56 できないか……?

 翔は目の前でドラゴンが眠るように伏せている。


「警戒心とかそれにしてもないのか……」

「カケルが魔力のない異世界の人間やって薄々気付いとるんやと思うで。そんなことより、自分の顧客を待たせんといてもらえるとありがたいわな〜」

「や、やらないって選択肢は……」

「そうなると借金も返しきれんってなっても?」


 少額ではあるが、この世界において金銭を受け取る手段が今の所キーウィにしかない翔にとってそれは少しだけ躊躇う言葉だった。

 逃げても構わないと思いつつ、この狐の男がアーミアと取引しているという事実が翔を苦しめる。


「それに、触ってみたいんとちゃいますん?」

「う……」


 それもまた図星だった。目の前に居るのは、ドラゴン。それも猛獣のような意思疎通ができない類のものではなく、触っても構わないと宣言した生物だ。

 トカゲの類を撫でたことは翔にはなかった。だが、その鱗のかっこよさを感じないほどロマンに欠けた男ではなかった。


「あーもう! わかったよ!」


 それは翔の意思でありながら、キーウィの口に負けた瞬間だった。

 翔はゆっくりと鱗に指を伸ばし、その硬く眩しい赤に触れた。

 硬い。最初に感じたものは単純でありながら間違いのない感情だった。

 風に撫でられ、滑らかになった鱗の感触であるにもかかわらず、指を押し込んでも全く反発を感じない。一枚は手のひらサイズの鱗であるにも関わらず、まるで巨大な岩を撫でているような強さを翔は感じ取っていた。

 だが、翔にとってそれはあまり良いものではなかった。

 皮膚ではなく、感覚も通っていない鱗を撫でたところで満足させられるわけがない。

 毛皮のある生物をモフる時はあまり考える必要のなかった事実に、翔の額には汗が吹き出した。

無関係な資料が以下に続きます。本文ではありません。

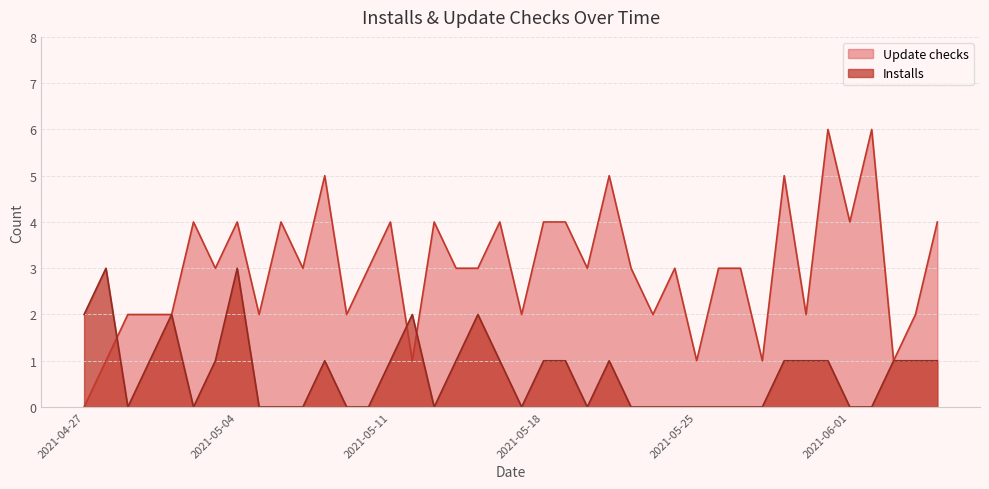

In Update checks, how many points are lower than both neighbors (excluding endpoints)?

13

「どうした? あまり鱗ばかりを撫でるなよ。満足させてくれるんだろう?」

「そ、そんなこと言ってないんだけどなぁ……」

「ははは! 我が言ったと言えば言ったのだよ。しかも、それを知っていて提案したのではないのか?」

「そ、そうなんだよな? キーウィ?」


 翔が振り返ると、キーウィは苦笑いを浮かべている。


「ん、まあ考えてたか考えてなかったかと言われると、考えてなかったって言った方が正しいかもしやんねぇ」

「おい!!!」

「ははははは!」


 地面を重く叩くルルートのその力強い衝撃が、重く翔の体に響いてくる。圧倒的なその力は、強者と弱者を確定させる音だった。


「……でも、やらないって選択肢はないんだよな」

「ほう?」


 ニヤリと笑うルルートの前で、翔は自分の手を見つめていた。

 暖かな空気に少しだけほてった体には、その鱗が心地よかった。あまりにもそのかっこよさに魅了された。それ以外にも様々な理由がある。

 が、翔が覚悟を決めた理由は一つだけ。ただこの余裕を持ったドラゴンを猫のようにさせたいという欲望だけだった。

 まず、翔は鱗のない部分を探り始めた。鱗のある部分では全く何も感じないならばそれ以外の部分をと思っていた。

 だが、そんな部分は存在しなかった。

 トカゲのようなイメージであれば腹部は覆われていないだろうという翔の勝手なイメージは、色の違う蛇腹な鱗によって阻まれてしまう。


「どうした?」

「ん、ん〜……」


 勝ち誇った笑みを浮かべるルルート。その笑みを崩したいと翔は思いながらも、何も良い案が思い浮かばない。その時だった。


「あ」

「何?」


 キーウィが何かを思いついたように手を打つ。


「いや、これって助言ありなんでしたっけ?」

「我は特に勝負をしたいわけではないからな。それでもまあ、できると豪語した奴ができなかった時の表情を見る愉悦はあるが、それ以上に期待している」


 間接的な許諾。ルルートの返事はそれを表している。


「で、キーウィ、何を思いついたわけ?」

「ほら、あそことかどうでっしゃろ」


 キーウィが指差した先には、しかし鱗しかない。


「あそこは別に他と一緒じゃない……?」

「いやいや! ほら、よく言うやんねぇ……」


 キーウィは、そう言いながら言葉を続けた。